▶ [Job item]
Report how many lines of the listing contain the string "Study", with no other words.

-----

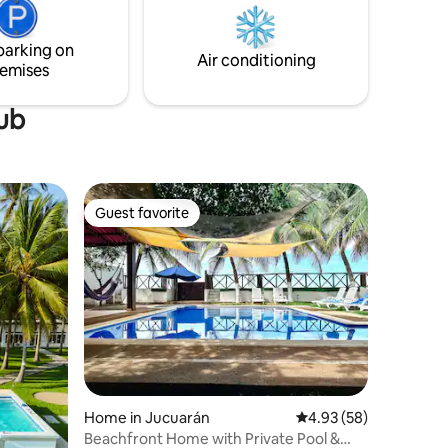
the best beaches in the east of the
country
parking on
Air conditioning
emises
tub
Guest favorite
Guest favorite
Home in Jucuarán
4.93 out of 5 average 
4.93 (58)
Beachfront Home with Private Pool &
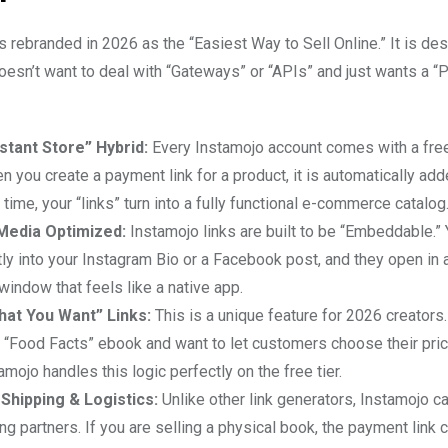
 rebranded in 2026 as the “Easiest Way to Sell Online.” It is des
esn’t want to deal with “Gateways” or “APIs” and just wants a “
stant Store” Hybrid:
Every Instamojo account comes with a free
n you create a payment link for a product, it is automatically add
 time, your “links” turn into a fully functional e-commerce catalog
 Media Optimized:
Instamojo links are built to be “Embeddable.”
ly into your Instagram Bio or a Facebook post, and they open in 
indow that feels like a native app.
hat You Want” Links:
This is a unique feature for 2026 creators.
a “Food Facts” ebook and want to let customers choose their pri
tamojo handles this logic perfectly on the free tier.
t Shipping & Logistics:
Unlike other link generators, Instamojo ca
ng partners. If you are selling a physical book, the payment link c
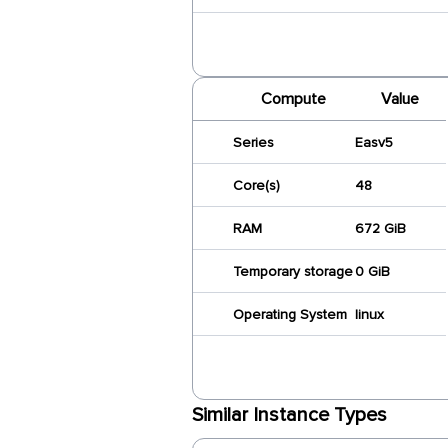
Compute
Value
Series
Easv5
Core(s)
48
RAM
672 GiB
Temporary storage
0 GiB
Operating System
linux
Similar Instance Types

-----

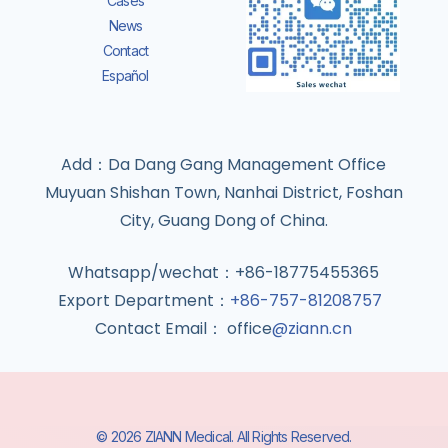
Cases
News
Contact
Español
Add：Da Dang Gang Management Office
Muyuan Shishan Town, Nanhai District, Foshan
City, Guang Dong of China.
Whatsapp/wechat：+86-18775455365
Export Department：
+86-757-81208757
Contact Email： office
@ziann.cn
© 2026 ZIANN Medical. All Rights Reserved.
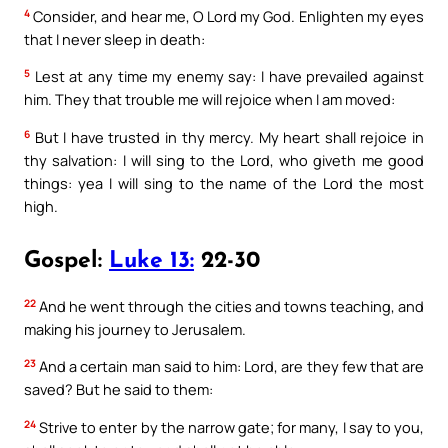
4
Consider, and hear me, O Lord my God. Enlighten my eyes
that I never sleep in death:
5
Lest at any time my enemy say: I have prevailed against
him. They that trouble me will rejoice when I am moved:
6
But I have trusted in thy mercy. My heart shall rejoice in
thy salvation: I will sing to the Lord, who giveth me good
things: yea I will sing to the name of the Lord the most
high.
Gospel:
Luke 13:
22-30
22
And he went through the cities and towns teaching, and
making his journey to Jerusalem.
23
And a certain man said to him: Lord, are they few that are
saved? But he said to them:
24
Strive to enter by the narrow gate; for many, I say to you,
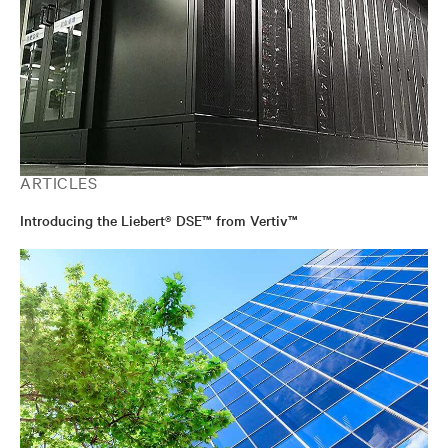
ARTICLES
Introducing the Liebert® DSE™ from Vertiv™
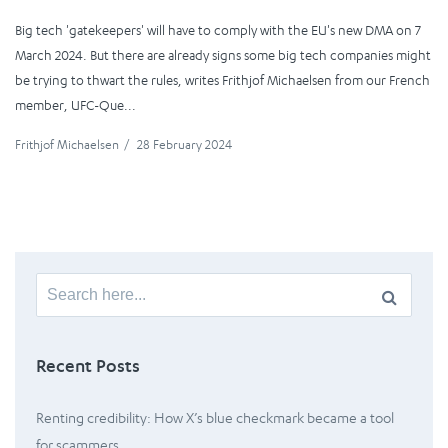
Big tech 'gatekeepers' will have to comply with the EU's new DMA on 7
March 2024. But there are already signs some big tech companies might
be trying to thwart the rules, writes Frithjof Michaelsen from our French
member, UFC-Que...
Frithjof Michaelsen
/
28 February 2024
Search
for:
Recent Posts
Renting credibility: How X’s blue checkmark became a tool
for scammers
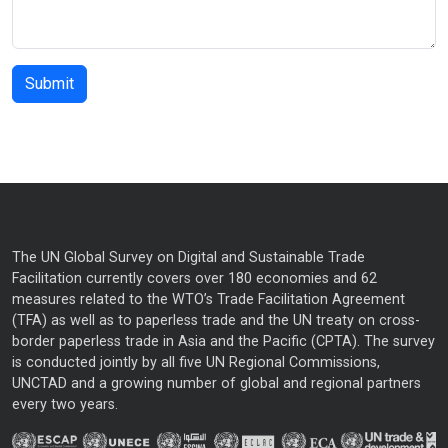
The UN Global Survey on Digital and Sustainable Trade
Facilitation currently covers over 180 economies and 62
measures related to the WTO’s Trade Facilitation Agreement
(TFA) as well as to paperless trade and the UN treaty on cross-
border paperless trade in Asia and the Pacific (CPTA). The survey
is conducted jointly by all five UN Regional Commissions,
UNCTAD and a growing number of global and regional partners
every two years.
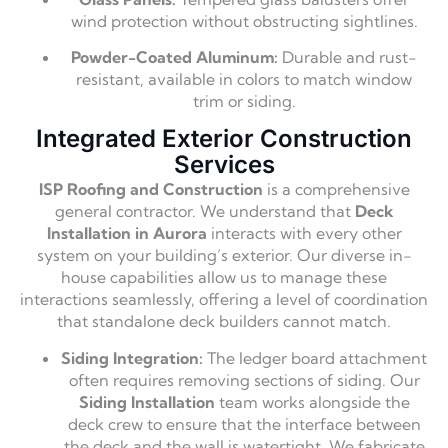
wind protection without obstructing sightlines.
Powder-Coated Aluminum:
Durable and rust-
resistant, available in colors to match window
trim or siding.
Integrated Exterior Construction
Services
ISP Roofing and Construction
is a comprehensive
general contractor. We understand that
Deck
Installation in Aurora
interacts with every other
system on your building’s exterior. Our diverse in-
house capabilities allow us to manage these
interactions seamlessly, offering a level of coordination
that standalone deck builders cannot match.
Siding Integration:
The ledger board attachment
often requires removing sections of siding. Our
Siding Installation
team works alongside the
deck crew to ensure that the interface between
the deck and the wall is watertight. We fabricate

-----

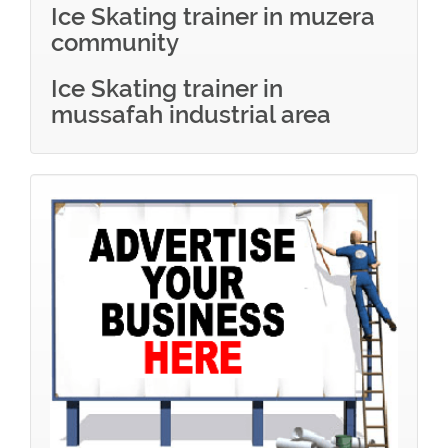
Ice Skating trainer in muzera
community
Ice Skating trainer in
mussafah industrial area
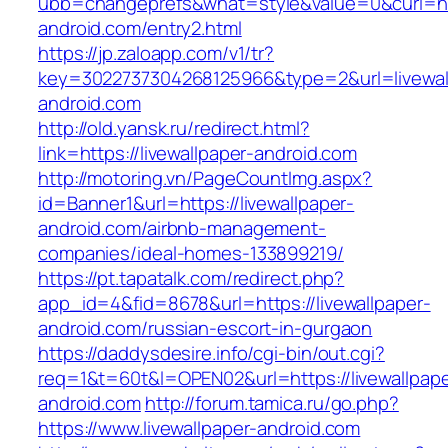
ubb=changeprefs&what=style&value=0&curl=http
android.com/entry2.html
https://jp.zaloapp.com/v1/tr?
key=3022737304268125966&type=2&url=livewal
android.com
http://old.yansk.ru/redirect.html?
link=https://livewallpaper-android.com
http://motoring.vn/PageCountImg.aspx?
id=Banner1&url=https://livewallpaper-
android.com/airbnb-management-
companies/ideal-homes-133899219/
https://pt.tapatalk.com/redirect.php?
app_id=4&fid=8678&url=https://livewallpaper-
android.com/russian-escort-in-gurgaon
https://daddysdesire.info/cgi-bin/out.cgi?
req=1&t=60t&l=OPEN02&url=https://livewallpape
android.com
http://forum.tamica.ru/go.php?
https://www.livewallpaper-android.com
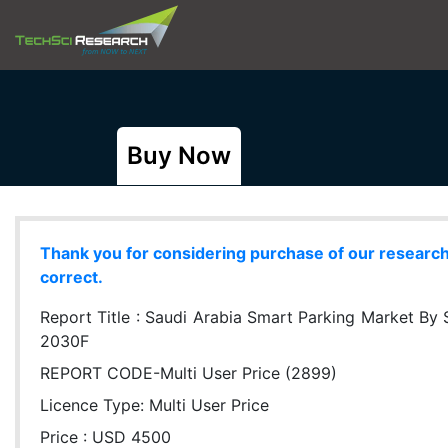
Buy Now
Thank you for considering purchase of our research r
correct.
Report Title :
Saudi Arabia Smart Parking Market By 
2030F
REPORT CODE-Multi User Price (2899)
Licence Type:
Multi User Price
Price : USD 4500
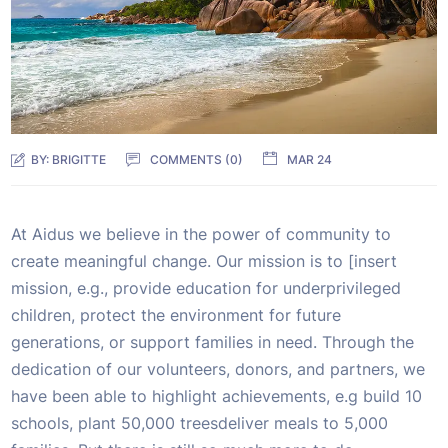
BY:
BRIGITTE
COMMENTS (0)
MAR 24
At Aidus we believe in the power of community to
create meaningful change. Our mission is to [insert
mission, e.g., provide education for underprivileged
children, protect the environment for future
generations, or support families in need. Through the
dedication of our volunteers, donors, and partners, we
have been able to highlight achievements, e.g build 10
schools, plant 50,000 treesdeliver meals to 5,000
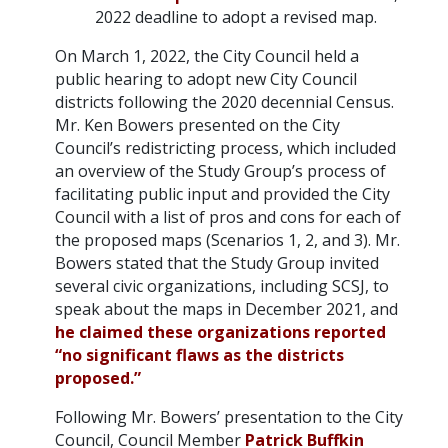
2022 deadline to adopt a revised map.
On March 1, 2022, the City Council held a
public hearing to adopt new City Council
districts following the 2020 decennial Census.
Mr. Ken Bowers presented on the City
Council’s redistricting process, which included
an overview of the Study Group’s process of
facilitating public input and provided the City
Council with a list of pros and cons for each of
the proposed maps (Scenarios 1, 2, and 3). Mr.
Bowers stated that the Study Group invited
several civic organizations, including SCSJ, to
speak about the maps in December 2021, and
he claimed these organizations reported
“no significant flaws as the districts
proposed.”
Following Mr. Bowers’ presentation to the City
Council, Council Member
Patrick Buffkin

-----

▶ [Response to the task]
2